Once you get into it you’ll wonder how you ever programmed without “divisions”! I mean honestly, just declaring variables anywhere? Who needs that. Give me a nice, defined data division any day 😌
Comment on Not mocking cobol devs but yall are severely underpaid for keeping fintech alive
affiliate@lemmy.world 11 months ago
what i’m gathering from this thread is that i should learn cobol
pomodoro_longbreak@sh.itjust.works 11 months ago
onlinepersona@programming.dev 11 months ago
Yeah man, it can’t be worse than JS, right?
CanadaPlus@lemmy.sdf.org 11 months ago
When this has come up in the past, it’s a lucrative career path, but probably tricky to break in to since nobody’s maintaining a COBOL system they can afford to put into the hands of someone inexperienced.
The dudes earning half a million are able to because they’ve been at it since before their boss was born.
Knusper@feddit.de 11 months ago
Yeah, and from what I understand, learning the language itself isn’t the hard part. It actually has rather few concepts. What’s difficult, is learning how to program a computer correctly without all the abstractions and safety measures that modern languages provide.
Even structured programming had to be added to COBOL in a later revision. That’s if/else, loops and similar.
CanadaPlus@lemmy.sdf.org 11 months ago
It seems that back in the day, people effectively ran a simple compiler by hand on paper. It could work pretty well; Roller Coaster Tycoon was famously written in assembly.

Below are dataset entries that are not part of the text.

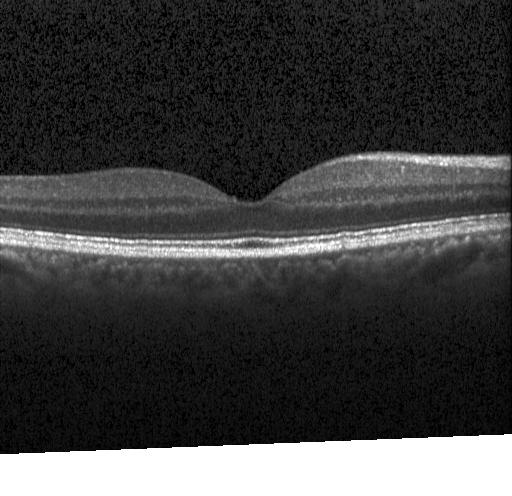 Impression: neither choroidal neovascularization, diabetic macular edema, nor drusen.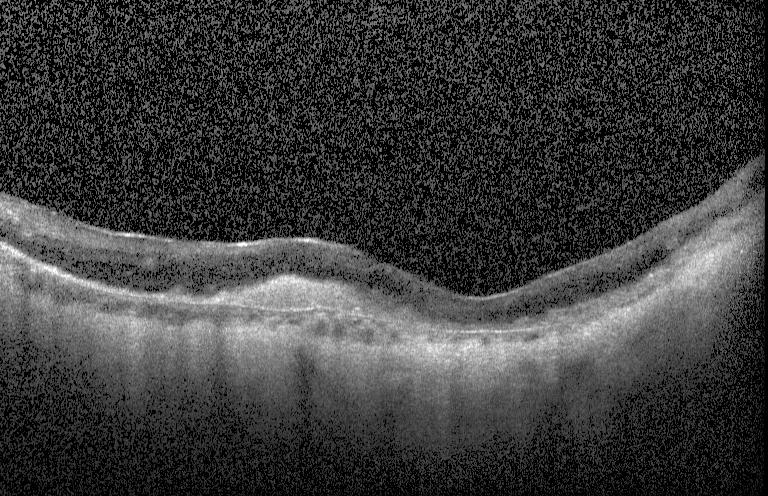 OCT line scan — Impression: choroidal neovascularization.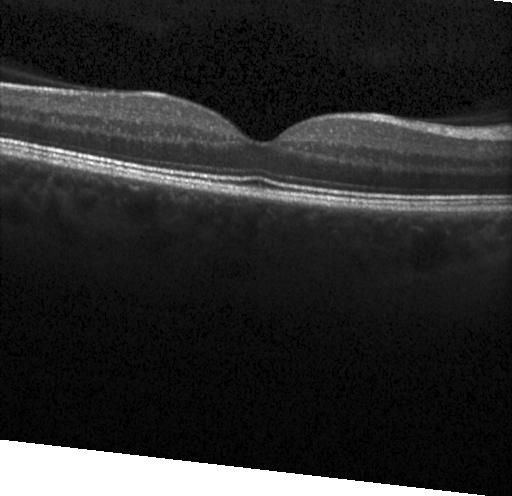
Finding: no CNV, no DME, and no drusen.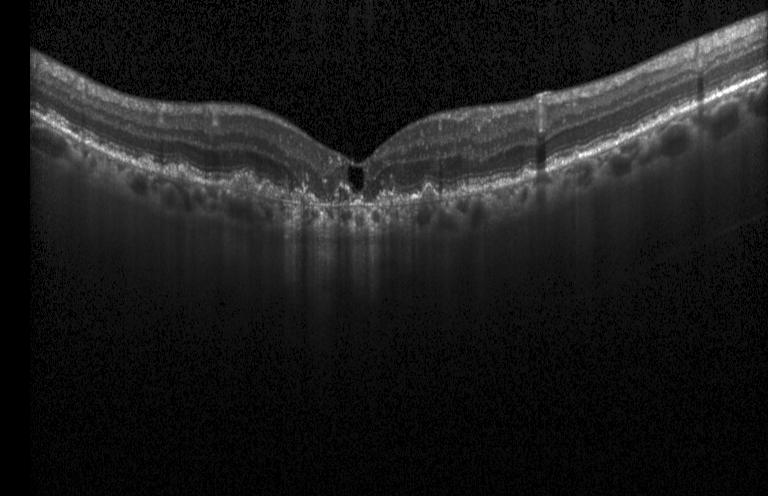

This B-scan demonstrates CNV.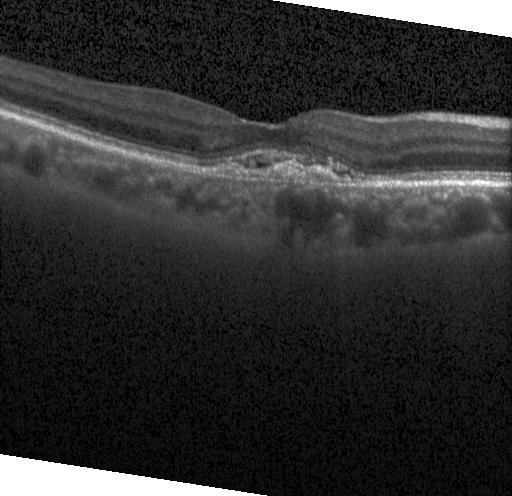

The scan shows choroidal neovascularization.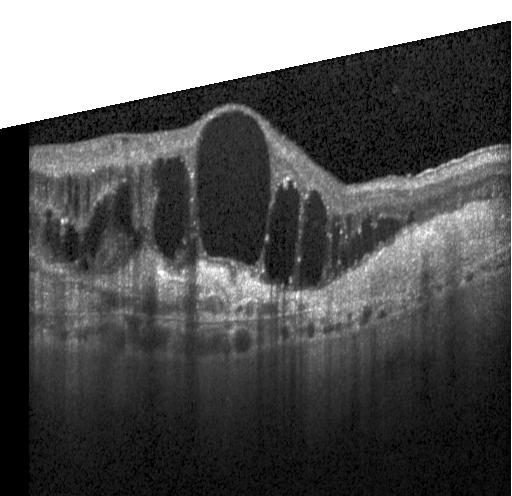

OCT line scan, spectral-domain optical coherence tomography — Choroidal neovascularization.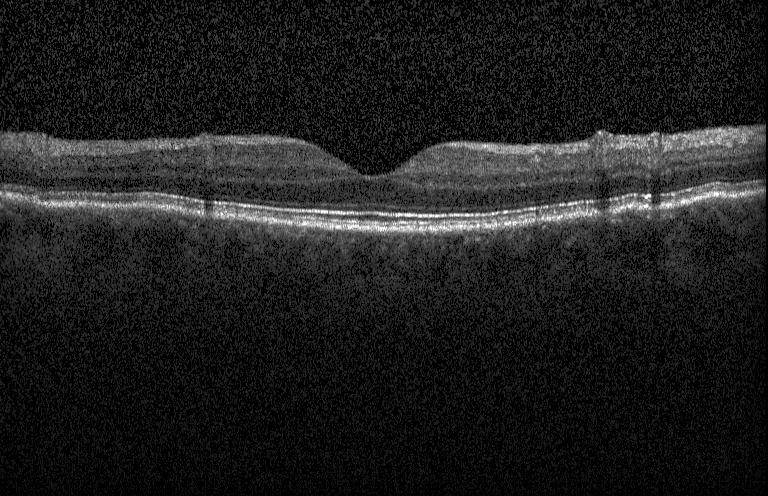

Diagnosis: no CNV, DME, or drusen.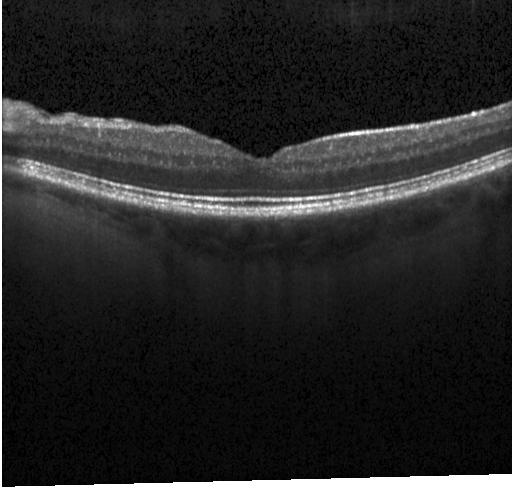 Diagnosis: no evidence of choroidal neovascularization, diabetic macular edema, or drusen.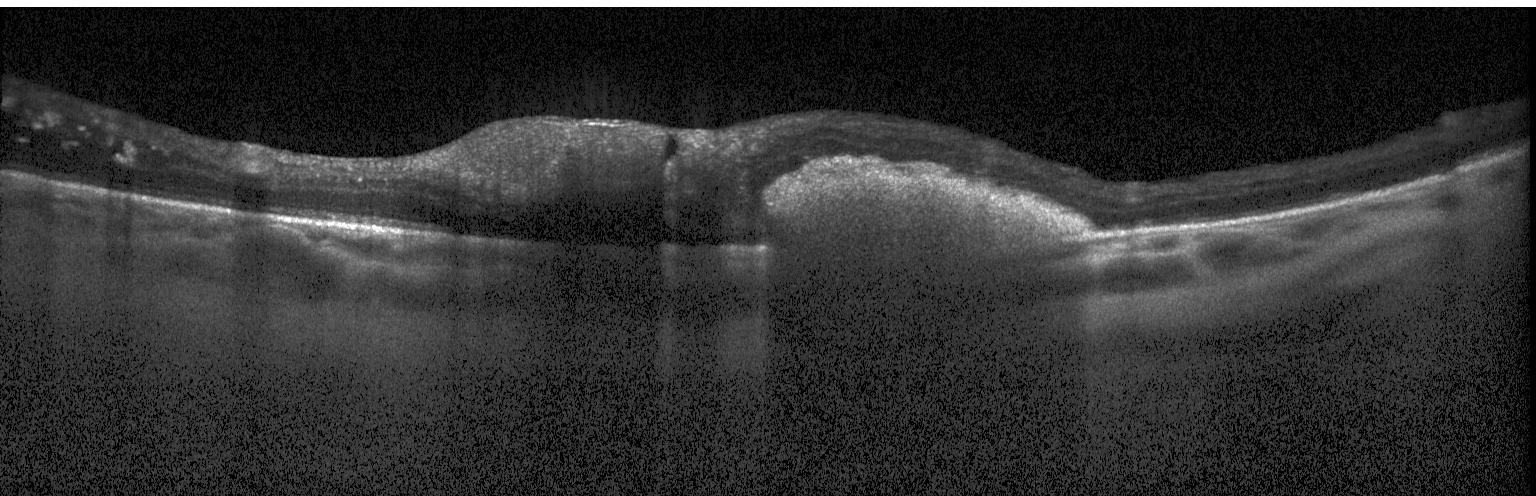
Dx: CNV.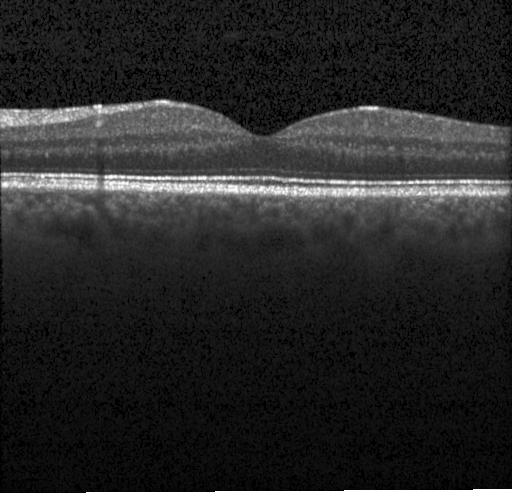

Retinal OCT cross-section · fovea-centered — Diagnosis: neither CNV, DME, nor drusen.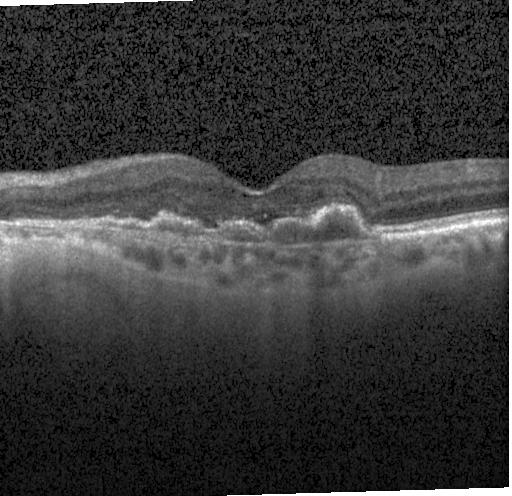

Spectral-domain OCT B-scan: CNV.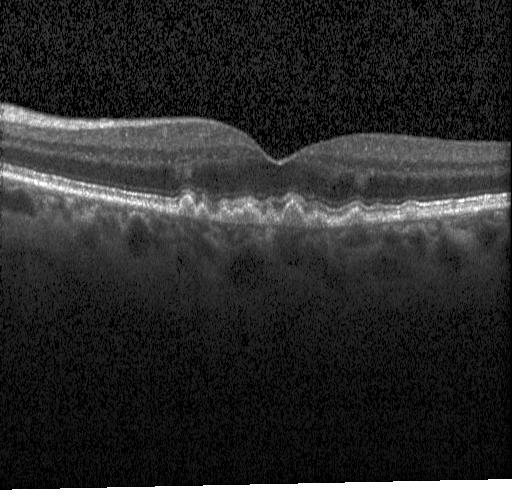

Spectral-domain optical coherence tomography. Optical coherence tomography scan.
Finding: sub-RPE drusenoid deposits.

rottingleaf@lemmy.zip 11 months ago
Well, I only wrote simple exercises in Intel assembly in uni, but there were more of those with AVR assembly.
You can structure things nicely and understandably if you want.
It’s an acquired skill just like many others. Just today writing something big fully in assembly is not in demand, so that skill can usually be encountered among embedded engineers or something like that.